Profit Centers Defined
Establishing a profit center is nothing more than giving it a name and have a software program that you can use to track income and expense associated with it. For example, many companies will treat a certain product line as a profit center so they are determine if the resources required to support the product line is appropriate with it’s revenue stream.
Tracking Income and Expense
Strong accounting software programs allow you to setup departments within specific Income and Expense accounts. This allows for financial reporting of overall company performance while still preserving departmental details about each profit center. In this scenario a profit center is setup as a separate department in the General Ledger software module. Direct income from sales and direct costs from purchases is allocated to these departments during normal business activity like invoice processing in Accounts Receivable and Accounts payable programs. The choice to see profit center detail is usually shown as a option when running financial reports.

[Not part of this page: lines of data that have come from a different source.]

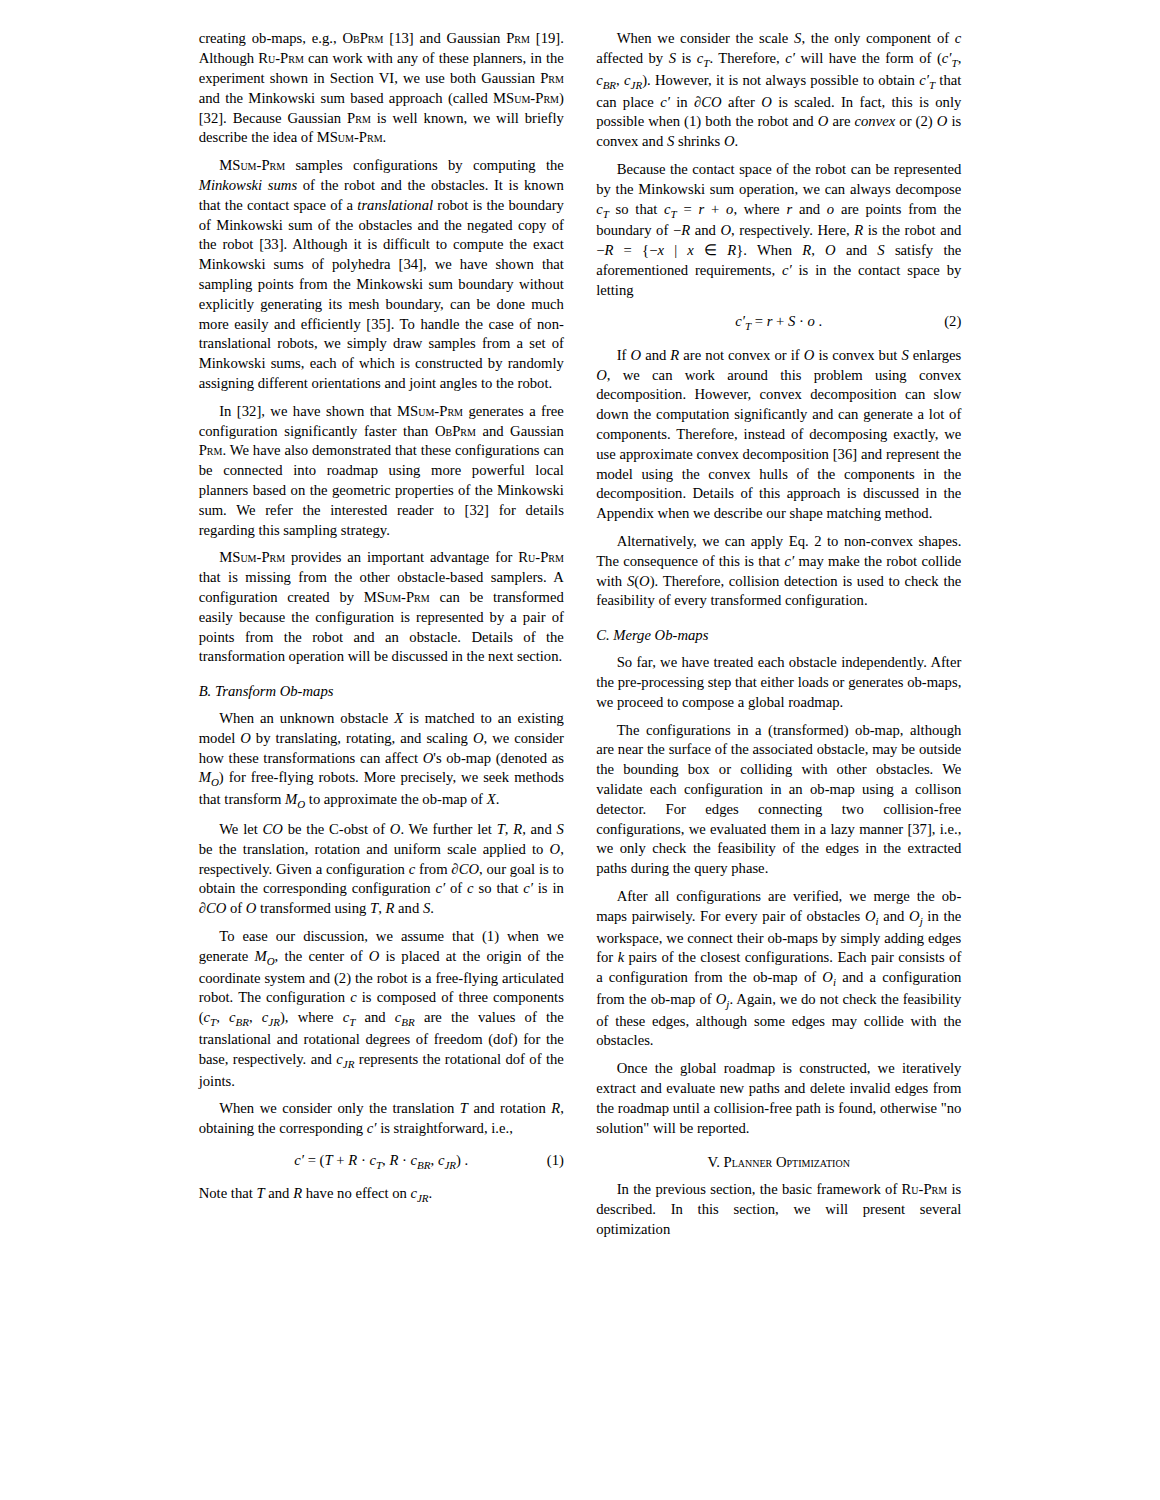creating ob-maps, e.g., ObPrm [13] and Gaussian Prm [19]. Although Ru-Prm can work with any of these planners, in the experiment shown in Section VI, we use both Gaussian Prm and the Minkowski sum based approach (called MSum-Prm) [32]. Because Gaussian Prm is well known, we will briefly describe the idea of MSum-Prm.
MSum-Prm samples configurations by computing the Minkowski sums of the robot and the obstacles. It is known that the contact space of a translational robot is the boundary of Minkowski sum of the obstacles and the negated copy of the robot [33]. Although it is difficult to compute the exact Minkowski sums of polyhedra [34], we have shown that sampling points from the Minkowski sum boundary without explicitly generating its mesh boundary, can be done much more easily and efficiently [35]. To handle the case of non-translational robots, we simply draw samples from a set of Minkowski sums, each of which is constructed by randomly assigning different orientations and joint angles to the robot.
In [32], we have shown that MSum-Prm generates a free configuration significantly faster than ObPrm and Gaussian Prm. We have also demonstrated that these configurations can be connected into roadmap using more powerful local planners based on the geometric properties of the Minkowski sum. We refer the interested reader to [32] for details regarding this sampling strategy.
MSum-Prm provides an important advantage for Ru-Prm that is missing from the other obstacle-based samplers. A configuration created by MSum-Prm can be transformed easily because the configuration is represented by a pair of points from the robot and an obstacle. Details of the transformation operation will be discussed in the next section.
B. Transform Ob-maps
When an unknown obstacle X is matched to an existing model O by translating, rotating, and scaling O, we consider how these transformations can affect O's ob-map (denoted as MO) for free-flying robots. More precisely, we seek methods that transform MO to approximate the ob-map of X.
We let CO be the C-obst of O. We further let T, R, and S be the translation, rotation and uniform scale applied to O, respectively. Given a configuration c from ∂CO, our goal is to obtain the corresponding configuration c′ of c so that c′ is in ∂CO of O transformed using T, R and S.
To ease our discussion, we assume that (1) when we generate MO, the center of O is placed at the origin of the coordinate system and (2) the robot is a free-flying articulated robot. The configuration c is composed of three components (cT, cBR, cJR), where cT and cBR are the values of the translational and rotational degrees of freedom (dof) for the base, respectively. and cJR represents the rotational dof of the joints.
When we consider only the translation T and rotation R, obtaining the corresponding c′ is straightforward, i.e.,
c′ = (T + R · cT, R · cBR, cJR) . (1)
Note that T and R have no effect on cJR.
When we consider the scale S, the only component of c affected by S is cT. Therefore, c′ will have the form of (c′T, cBR, cJR). However, it is not always possible to obtain c′T that can place c′ in ∂CO after O is scaled. In fact, this is only possible when (1) both the robot and O are convex or (2) O is convex and S shrinks O.
Because the contact space of the robot can be represented by the Minkowski sum operation, we can always decompose cT so that cT = r + o, where r and o are points from the boundary of −R and O, respectively. Here, R is the robot and −R = {−x | x ∈ R}. When R, O and S satisfy the aforementioned requirements, c′ is in the contact space by letting
c′T = r + S · o . (2)
If O and R are not convex or if O is convex but S enlarges O, we can work around this problem using convex decomposition. However, convex decomposition can slow down the computation significantly and can generate a lot of components. Therefore, instead of decomposing exactly, we use approximate convex decomposition [36] and represent the model using the convex hulls of the components in the decomposition. Details of this approach is discussed in the Appendix when we describe our shape matching method.
Alternatively, we can apply Eq. 2 to non-convex shapes. The consequence of this is that c′ may make the robot collide with S(O). Therefore, collision detection is used to check the feasibility of every transformed configuration.
C. Merge Ob-maps
So far, we have treated each obstacle independently. After the pre-processing step that either loads or generates ob-maps, we proceed to compose a global roadmap.
The configurations in a (transformed) ob-map, although are near the surface of the associated obstacle, may be outside the bounding box or colliding with other obstacles. We validate each configuration in an ob-map using a collison detector. For edges connecting two collision-free configurations, we evaluated them in a lazy manner [37], i.e., we only check the feasibility of the edges in the extracted paths during the query phase.
After all configurations are verified, we merge the ob-maps pairwisely. For every pair of obstacles Oi and Oj in the workspace, we connect their ob-maps by simply adding edges for k pairs of the closest configurations. Each pair consists of a configuration from the ob-map of Oi and a configuration from the ob-map of Oj. Again, we do not check the feasibility of these edges, although some edges may collide with the obstacles.
Once the global roadmap is constructed, we iteratively extract and evaluate new paths and delete invalid edges from the roadmap until a collision-free path is found, otherwise "no solution" will be reported.
V. Planner Optimization
In the previous section, the basic framework of Ru-Prm is described. In this section, we will present several optimization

Another important part is to properly allocate overhead to each department. Although overhead is not directly related to each profit center it still needs to be part of the equation since overhead also changes in order to support all of the profit centers. But how do you know how much of overhead costs to apply to each profit center? You may think it would be divided up equally but that would give a false allocation. Instead you want to take a weighted percentage of the direct costs of each department. To calculate the percentage take the direct cost of each profit center and divide it by the direct costs of all profit centers. This way the profit centers with less activity will bear a smaller amount of the overhead. Profit centers with a lot of activity will bear more of the overhead.